January 07, 2006

読売日本交響楽団第124回東京芸術劇場名曲シリーズ

待ちに待ったセゲルスタムの1発目。チューニングが終わり丁度入場してきた所で席に着くことができた。ステージを向き彼の姿を見ると、その独特の容貌はやはり北欧神話に出てきそうな雰囲気である。Sa・Ga兇發靴はFFシリーズでお馴染みのオーディンを髣髴させられる姿で、指揮棒がグングニルの槍に見えてくる。あるいはスーパーゼウスのように感じられなくも無い。
全体にはやや期待はずれだったのだが、新世界の第2楽章は秀逸。冒頭の弦のハーモニーから美しい音色が響き、それに導かれたアングレソロも素晴らしい歌であった。とにかくppのつくりが見事で、北欧の指揮者はやはり静寂に対する感性が研ぎ澄まされているのだろうか、と感じさせられた。
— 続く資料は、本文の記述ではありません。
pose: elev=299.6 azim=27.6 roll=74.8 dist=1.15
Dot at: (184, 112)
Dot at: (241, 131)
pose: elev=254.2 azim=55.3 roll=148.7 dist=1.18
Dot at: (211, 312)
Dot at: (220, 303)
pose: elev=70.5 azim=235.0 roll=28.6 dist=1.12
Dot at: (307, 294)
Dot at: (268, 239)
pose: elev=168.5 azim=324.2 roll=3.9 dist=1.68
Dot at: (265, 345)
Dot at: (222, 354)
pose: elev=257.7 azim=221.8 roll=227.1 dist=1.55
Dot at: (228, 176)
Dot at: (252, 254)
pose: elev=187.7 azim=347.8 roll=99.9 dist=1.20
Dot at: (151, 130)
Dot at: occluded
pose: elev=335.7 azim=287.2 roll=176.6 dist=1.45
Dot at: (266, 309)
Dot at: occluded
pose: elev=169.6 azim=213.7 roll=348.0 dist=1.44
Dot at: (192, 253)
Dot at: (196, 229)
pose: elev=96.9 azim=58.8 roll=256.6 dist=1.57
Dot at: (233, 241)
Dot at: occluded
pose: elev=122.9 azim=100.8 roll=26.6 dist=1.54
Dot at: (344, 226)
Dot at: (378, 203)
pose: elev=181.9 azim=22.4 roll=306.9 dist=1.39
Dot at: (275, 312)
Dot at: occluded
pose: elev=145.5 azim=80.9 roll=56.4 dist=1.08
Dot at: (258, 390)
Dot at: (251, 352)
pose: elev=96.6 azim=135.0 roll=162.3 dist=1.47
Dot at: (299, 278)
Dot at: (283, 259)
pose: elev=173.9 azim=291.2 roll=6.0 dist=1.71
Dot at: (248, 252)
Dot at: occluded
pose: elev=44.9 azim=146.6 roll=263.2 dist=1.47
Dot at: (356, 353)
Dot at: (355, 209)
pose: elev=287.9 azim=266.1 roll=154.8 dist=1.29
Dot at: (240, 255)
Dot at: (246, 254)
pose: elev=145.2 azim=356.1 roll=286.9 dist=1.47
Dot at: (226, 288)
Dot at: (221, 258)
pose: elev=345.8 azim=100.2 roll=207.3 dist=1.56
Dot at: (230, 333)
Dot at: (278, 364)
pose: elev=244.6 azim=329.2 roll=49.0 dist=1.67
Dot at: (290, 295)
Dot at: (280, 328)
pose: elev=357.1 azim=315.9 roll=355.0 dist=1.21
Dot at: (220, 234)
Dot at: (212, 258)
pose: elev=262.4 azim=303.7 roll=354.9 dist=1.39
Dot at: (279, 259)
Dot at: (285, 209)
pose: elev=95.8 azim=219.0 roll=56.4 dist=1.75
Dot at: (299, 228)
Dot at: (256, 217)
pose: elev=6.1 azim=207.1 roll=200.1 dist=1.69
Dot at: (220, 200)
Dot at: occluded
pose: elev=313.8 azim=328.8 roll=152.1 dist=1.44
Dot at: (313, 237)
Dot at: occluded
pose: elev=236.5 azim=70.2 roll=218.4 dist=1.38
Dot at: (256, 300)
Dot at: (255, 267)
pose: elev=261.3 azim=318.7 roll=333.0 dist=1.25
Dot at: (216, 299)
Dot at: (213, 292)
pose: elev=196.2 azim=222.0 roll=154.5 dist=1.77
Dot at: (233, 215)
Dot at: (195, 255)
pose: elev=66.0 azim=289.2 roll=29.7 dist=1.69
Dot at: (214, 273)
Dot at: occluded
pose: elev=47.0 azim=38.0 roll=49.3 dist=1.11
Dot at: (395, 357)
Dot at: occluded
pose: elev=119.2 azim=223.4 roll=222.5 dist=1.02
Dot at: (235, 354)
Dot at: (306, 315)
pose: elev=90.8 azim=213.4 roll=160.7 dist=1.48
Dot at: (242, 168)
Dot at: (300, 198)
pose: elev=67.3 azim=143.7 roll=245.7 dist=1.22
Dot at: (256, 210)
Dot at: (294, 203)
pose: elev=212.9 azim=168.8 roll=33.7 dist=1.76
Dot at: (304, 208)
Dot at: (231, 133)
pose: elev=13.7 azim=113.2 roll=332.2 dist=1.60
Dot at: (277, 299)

それと比較すると4楽章は曲そのものが非常に通俗的で、つまらない音楽であると感じてしまった。正直あまりやる気が無いような印象であった。アンコールでスラブ舞曲Op.72−2が演奏されたが、こちらはブラボーであった。各場面がとても美しく描写されており、しかもそのつながりが一層それぞれを際立たせている。シベ5と復活ではどんな演奏をしてくれるのだろうか。

第124回東京芸術劇場名曲シリーズ
1月7日(土) 午後6時開演 東京芸術劇場(池袋)
指揮:レイフ・セゲルスタム
■ムソルグスキー=ラヴェル: 組曲〈展覧会の絵〉
■ドヴォルザーク: 交響曲第9番 op.95〈新世界から〉

Posted by mizukingtrp_cond at 23:26│Comments(0)TrackBack(0)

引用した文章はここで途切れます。